• [What is needed]: Copy exactly the lines from the start of the data below through the one that carries "23 lut 2010", and only those.

-- Data for review follows --

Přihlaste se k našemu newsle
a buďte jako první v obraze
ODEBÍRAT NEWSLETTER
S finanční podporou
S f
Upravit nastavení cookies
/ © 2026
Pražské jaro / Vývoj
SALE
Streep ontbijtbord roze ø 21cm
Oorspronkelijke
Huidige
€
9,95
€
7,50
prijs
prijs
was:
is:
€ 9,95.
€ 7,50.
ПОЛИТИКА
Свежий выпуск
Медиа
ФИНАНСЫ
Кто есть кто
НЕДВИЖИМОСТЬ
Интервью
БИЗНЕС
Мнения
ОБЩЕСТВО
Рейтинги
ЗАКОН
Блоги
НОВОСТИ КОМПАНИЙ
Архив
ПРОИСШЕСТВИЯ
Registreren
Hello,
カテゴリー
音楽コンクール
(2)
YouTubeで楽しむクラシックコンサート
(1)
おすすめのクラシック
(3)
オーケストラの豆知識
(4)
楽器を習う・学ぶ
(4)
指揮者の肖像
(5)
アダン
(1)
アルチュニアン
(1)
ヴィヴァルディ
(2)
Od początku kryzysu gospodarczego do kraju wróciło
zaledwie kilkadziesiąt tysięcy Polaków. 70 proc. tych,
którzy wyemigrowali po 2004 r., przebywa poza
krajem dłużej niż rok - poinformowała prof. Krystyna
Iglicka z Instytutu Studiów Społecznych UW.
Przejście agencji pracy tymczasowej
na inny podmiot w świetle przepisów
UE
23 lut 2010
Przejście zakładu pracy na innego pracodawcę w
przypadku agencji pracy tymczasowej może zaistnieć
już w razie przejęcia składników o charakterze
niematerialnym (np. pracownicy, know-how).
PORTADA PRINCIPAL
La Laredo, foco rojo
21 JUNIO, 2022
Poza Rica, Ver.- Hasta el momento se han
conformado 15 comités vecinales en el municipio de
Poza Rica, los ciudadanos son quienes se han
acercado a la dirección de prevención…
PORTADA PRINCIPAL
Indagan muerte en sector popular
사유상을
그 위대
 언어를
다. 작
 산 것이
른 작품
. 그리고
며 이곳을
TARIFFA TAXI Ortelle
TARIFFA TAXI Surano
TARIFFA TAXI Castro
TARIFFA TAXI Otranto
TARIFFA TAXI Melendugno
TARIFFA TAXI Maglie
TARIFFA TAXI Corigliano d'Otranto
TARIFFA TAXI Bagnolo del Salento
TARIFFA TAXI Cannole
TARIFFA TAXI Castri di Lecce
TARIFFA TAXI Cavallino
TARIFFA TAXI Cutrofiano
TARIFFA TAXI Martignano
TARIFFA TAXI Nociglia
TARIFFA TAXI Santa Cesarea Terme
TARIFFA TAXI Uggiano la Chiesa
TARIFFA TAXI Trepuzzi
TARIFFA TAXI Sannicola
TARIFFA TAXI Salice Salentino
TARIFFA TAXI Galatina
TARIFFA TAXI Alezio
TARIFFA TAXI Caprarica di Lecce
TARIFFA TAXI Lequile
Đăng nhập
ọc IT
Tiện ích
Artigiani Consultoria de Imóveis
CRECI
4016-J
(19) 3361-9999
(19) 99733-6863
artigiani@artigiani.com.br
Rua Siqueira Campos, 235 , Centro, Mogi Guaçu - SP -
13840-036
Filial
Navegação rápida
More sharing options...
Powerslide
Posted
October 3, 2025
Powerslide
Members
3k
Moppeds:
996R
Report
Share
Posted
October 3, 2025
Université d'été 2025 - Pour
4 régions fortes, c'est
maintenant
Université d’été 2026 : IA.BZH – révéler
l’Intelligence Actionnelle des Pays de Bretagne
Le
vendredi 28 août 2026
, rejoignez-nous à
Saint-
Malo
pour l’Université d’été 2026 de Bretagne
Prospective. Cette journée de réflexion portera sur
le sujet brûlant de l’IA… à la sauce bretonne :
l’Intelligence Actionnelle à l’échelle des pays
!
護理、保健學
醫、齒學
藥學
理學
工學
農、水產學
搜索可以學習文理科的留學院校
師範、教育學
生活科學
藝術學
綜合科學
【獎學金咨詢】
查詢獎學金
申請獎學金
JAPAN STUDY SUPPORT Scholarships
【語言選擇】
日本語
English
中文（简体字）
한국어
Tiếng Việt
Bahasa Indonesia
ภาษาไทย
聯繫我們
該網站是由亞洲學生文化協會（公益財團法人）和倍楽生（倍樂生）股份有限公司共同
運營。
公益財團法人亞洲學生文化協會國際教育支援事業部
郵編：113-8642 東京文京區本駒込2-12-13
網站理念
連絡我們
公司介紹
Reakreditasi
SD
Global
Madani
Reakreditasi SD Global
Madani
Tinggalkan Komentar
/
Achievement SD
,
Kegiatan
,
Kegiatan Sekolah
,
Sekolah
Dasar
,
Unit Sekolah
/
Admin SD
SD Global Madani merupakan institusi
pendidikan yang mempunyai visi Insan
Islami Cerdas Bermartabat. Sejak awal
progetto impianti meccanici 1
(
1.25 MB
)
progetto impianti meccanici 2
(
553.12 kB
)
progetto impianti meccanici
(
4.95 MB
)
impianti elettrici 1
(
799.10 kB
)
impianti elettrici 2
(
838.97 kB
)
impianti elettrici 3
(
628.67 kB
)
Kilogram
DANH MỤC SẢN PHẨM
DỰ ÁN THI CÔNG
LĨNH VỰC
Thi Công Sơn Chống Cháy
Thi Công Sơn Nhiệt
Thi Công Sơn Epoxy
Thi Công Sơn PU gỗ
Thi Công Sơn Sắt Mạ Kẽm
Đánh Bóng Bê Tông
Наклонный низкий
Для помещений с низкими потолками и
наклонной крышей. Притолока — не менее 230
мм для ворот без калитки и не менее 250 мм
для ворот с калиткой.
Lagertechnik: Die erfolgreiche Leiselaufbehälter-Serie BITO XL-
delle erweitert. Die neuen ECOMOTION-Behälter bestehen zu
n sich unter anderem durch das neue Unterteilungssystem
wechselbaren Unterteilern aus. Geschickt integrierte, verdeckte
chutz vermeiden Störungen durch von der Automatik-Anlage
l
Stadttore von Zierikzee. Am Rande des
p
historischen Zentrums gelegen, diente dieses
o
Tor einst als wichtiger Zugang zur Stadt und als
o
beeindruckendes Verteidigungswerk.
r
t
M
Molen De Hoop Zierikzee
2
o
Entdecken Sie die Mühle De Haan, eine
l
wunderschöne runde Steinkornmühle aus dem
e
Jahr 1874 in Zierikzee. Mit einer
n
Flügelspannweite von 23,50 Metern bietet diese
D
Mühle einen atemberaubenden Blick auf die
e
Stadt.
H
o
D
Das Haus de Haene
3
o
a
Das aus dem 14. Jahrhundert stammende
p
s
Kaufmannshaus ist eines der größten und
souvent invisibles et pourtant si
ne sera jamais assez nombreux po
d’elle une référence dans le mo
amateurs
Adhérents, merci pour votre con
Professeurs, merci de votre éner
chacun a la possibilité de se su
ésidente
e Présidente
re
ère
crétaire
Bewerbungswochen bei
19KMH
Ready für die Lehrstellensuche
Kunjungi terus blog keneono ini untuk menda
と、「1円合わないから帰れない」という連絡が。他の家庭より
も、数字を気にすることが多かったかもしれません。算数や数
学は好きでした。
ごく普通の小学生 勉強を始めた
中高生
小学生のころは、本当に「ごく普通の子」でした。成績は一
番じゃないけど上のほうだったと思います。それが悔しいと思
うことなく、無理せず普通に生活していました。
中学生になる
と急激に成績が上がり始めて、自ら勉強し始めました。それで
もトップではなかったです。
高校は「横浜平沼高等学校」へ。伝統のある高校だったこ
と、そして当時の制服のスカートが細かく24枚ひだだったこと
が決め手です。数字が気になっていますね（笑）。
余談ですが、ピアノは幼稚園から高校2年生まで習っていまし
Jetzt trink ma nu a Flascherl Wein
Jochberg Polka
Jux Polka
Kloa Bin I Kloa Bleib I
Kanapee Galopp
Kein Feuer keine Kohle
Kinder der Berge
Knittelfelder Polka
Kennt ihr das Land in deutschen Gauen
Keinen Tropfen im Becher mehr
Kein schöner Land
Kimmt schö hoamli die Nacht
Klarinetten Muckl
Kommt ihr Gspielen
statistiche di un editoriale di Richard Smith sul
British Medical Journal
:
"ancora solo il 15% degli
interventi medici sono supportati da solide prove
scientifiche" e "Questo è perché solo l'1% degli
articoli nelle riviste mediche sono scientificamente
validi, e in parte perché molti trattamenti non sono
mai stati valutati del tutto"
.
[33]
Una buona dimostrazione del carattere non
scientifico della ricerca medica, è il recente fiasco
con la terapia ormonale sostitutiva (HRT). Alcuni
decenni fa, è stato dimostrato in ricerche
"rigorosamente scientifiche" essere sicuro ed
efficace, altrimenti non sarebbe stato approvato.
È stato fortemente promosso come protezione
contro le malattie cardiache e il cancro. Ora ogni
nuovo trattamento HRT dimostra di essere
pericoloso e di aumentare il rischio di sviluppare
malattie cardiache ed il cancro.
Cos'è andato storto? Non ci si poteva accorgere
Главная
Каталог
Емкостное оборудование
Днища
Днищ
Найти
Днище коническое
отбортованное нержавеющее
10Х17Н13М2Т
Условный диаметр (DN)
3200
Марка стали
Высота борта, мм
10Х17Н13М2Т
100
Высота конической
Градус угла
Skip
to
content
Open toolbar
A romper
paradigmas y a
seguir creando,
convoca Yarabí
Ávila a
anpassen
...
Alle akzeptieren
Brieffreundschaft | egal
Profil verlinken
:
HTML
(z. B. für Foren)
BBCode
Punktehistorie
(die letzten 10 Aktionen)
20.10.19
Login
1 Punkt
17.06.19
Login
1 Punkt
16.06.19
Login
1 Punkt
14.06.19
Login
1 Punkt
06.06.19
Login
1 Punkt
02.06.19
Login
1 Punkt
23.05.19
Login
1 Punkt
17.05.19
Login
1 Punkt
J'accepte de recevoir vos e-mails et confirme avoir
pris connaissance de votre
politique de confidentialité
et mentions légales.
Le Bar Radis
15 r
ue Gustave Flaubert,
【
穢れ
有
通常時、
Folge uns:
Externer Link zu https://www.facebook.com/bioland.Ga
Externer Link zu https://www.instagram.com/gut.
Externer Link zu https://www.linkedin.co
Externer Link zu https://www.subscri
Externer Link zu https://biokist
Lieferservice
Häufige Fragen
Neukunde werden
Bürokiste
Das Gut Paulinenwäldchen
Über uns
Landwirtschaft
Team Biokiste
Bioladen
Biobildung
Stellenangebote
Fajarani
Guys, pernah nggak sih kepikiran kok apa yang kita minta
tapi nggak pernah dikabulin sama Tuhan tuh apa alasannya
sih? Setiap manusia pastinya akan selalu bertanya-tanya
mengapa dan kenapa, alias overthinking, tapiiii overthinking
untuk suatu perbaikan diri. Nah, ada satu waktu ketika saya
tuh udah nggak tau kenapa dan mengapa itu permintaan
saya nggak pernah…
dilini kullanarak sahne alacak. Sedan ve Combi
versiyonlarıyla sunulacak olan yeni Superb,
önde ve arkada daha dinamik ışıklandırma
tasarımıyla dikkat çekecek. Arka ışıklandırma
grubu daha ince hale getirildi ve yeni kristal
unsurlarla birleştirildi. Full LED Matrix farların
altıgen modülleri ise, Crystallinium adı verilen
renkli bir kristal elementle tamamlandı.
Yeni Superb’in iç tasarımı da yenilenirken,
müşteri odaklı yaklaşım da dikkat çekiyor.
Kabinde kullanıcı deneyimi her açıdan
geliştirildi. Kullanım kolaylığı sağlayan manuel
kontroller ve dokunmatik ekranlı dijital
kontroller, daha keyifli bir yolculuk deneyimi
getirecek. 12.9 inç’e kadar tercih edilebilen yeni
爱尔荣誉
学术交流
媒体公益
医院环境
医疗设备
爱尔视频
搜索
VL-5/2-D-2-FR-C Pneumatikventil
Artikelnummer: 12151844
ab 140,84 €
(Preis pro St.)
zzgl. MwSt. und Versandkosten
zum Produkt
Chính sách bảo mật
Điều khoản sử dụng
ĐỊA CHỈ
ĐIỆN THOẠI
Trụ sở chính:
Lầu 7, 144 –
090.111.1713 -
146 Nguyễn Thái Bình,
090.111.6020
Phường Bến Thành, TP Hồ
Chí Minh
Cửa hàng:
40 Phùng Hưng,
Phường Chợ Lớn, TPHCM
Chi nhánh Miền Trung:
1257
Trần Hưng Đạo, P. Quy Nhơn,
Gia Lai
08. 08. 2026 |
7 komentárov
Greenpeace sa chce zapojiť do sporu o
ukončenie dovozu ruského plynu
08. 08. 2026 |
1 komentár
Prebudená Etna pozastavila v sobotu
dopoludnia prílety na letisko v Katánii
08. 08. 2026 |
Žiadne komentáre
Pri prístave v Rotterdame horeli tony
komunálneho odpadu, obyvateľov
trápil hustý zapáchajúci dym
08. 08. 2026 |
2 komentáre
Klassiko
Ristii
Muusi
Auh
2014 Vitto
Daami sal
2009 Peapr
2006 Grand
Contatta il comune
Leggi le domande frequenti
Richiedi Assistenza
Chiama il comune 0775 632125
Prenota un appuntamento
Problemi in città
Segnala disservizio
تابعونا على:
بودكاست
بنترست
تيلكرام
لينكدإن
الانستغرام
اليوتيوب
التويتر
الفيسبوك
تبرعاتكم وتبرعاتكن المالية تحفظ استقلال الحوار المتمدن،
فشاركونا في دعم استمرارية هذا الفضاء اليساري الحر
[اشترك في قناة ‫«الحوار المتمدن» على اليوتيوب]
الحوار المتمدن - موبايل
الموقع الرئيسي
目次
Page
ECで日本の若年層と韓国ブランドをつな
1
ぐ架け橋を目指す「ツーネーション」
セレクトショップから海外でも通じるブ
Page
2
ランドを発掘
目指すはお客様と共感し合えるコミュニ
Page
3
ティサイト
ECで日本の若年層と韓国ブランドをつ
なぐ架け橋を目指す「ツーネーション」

-- Data for review concluded --

• [Answer box]:
Přihlaste se k našemu newsle
a buďte jako první v obraze
ODEBÍRAT NEWSLETTER
S finanční podporou
S f
Upravit nastavení cookies
/ © 2026
Pražské jaro / Vývoj
SALE
Streep ontbijtbord roze ø 21cm
Oorspronkelijke
Huidige
€
9,95
€
7,50
prijs
prijs
was:
is:
€ 9,95.
€ 7,50.
ПОЛИТИКА
Свежий выпуск
Медиа
ФИНАНСЫ
Кто есть кто
НЕДВИЖИМОСТЬ
Интервью
БИЗНЕС
Мнения
ОБЩЕСТВО
Рейтинги
ЗАКОН
Блоги
НОВОСТИ КОМПАНИЙ
Архив
ПРОИСШЕСТВИЯ
Registreren
Hello,
カテゴリー
音楽コンクール
(2)
YouTubeで楽しむクラシックコンサート
(1)
おすすめのクラシック
(3)
オーケストラの豆知識
(4)
楽器を習う・学ぶ
(4)
指揮者の肖像
(5)
アダン
(1)
アルチュニアン
(1)
ヴィヴァルディ
(2)
Od początku kryzysu gospodarczego do kraju wróciło
zaledwie kilkadziesiąt tysięcy Polaków. 70 proc. tych,
którzy wyemigrowali po 2004 r., przebywa poza
krajem dłużej niż rok - poinformowała prof. Krystyna
Iglicka z Instytutu Studiów Społecznych UW.
Przejście agencji pracy tymczasowej
na inny podmiot w świetle przepisów
UE
23 lut 2010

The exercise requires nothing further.